##### PROVIDED INFORMATION #####

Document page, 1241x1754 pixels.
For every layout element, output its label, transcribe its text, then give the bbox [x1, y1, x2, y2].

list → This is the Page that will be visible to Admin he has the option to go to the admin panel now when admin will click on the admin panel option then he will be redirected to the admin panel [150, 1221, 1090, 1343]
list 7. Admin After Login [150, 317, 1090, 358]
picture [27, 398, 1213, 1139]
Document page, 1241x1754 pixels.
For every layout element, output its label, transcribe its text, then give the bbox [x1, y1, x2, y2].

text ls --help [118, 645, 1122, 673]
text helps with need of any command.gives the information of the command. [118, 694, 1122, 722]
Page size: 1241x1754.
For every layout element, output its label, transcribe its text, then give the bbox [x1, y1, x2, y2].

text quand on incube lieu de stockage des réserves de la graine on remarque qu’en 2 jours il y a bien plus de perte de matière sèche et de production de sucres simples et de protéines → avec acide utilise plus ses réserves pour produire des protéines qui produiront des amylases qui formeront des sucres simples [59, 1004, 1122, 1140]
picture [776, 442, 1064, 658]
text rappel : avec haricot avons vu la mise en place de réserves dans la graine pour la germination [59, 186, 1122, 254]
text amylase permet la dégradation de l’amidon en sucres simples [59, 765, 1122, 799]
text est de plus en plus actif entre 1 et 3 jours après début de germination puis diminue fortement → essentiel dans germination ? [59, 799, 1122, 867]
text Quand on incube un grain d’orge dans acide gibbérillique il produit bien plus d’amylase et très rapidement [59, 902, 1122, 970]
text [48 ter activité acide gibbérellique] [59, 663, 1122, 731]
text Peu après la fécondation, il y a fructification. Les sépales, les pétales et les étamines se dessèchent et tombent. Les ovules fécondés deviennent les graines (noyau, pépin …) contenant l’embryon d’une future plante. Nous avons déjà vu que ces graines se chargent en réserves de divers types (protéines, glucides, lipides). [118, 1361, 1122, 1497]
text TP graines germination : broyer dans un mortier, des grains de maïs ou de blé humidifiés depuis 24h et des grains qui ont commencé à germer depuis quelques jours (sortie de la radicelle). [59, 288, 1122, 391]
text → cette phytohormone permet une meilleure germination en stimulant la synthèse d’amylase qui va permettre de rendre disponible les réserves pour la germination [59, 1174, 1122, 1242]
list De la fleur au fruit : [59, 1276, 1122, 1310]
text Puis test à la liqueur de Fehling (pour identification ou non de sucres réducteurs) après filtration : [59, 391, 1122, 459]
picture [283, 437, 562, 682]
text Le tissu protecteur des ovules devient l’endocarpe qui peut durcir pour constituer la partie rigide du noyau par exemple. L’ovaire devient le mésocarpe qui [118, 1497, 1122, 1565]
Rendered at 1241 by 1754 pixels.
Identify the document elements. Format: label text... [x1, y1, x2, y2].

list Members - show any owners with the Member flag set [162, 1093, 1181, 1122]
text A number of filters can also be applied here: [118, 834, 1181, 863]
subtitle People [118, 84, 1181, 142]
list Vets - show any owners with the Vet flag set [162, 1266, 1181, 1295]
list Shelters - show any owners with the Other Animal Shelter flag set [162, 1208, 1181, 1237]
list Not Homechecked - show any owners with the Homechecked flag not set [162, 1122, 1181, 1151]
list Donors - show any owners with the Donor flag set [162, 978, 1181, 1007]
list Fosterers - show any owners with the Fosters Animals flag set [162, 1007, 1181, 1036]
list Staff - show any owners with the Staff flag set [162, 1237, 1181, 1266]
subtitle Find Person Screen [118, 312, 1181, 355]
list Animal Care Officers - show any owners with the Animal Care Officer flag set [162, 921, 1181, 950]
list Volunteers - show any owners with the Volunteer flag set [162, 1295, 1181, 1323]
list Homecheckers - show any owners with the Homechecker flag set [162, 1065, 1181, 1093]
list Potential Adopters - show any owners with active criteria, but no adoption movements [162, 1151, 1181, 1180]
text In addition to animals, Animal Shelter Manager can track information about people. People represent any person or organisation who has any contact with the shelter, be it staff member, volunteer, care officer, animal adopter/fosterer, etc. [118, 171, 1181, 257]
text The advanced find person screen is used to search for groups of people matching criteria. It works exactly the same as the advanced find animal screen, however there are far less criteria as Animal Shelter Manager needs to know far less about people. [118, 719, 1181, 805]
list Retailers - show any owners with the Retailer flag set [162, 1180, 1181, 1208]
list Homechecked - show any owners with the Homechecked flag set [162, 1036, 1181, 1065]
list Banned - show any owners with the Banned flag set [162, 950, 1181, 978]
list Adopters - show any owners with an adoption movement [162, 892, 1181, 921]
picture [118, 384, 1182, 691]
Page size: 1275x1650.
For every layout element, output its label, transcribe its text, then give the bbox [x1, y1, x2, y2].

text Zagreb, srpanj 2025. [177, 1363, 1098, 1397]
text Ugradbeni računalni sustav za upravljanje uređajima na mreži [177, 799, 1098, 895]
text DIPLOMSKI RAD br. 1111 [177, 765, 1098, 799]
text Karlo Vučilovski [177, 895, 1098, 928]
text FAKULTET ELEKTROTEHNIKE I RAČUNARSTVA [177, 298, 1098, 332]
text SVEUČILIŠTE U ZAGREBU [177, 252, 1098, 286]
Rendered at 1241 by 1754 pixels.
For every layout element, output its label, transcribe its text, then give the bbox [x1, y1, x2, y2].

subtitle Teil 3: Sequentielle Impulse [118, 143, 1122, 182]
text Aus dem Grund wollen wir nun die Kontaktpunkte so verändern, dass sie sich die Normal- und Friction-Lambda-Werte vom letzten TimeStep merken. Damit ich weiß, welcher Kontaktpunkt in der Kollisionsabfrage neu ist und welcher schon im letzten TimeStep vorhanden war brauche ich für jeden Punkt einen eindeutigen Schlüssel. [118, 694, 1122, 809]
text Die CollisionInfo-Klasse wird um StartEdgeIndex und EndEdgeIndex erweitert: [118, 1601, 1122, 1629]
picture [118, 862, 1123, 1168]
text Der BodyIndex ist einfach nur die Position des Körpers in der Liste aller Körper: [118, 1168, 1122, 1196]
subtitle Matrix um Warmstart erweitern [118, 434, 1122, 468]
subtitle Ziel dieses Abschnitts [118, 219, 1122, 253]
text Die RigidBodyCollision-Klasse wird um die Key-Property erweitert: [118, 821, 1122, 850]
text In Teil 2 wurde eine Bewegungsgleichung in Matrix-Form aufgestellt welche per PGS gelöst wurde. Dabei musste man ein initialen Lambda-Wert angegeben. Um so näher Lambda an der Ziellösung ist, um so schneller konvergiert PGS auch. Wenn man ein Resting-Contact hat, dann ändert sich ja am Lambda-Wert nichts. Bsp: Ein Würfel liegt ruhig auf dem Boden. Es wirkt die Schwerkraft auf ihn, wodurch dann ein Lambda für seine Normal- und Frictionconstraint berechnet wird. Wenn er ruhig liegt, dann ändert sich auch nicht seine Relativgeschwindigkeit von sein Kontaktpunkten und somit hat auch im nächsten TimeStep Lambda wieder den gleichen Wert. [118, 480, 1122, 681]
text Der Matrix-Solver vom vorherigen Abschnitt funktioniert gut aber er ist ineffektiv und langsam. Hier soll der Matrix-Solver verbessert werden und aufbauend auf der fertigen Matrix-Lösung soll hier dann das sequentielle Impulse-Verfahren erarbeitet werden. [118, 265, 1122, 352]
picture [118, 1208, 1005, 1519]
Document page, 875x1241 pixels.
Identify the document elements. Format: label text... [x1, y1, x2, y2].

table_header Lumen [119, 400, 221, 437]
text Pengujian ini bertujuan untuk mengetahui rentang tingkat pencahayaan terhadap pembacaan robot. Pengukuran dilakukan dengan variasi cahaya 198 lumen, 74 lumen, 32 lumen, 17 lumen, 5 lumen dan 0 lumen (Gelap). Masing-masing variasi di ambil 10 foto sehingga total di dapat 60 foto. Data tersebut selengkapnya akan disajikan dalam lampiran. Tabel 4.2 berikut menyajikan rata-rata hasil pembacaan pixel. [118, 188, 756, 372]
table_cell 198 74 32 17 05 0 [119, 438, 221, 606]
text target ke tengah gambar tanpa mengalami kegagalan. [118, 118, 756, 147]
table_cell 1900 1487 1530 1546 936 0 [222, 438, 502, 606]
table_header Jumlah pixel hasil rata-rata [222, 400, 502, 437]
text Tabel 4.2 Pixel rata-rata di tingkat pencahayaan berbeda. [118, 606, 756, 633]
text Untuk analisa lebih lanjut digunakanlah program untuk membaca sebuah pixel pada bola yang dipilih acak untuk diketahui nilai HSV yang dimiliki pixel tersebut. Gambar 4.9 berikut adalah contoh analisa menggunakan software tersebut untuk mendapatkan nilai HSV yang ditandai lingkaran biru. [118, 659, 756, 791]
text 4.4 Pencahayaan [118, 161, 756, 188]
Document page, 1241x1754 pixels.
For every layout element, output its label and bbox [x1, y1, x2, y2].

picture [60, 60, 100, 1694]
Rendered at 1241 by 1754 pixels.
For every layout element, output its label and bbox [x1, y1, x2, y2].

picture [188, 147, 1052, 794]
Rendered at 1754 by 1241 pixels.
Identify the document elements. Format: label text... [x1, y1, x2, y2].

#####

### BRIEF
Copy the records word for word, beginning with the line that contains "Rendered at 1754 by 1241 pixels." and continuing through the final line of the records.

### EXERCISE OUTPUT
Rendered at 1754 by 1241 pixels.
Identify the document elements. Format: label text... [x1, y1, x2, y2].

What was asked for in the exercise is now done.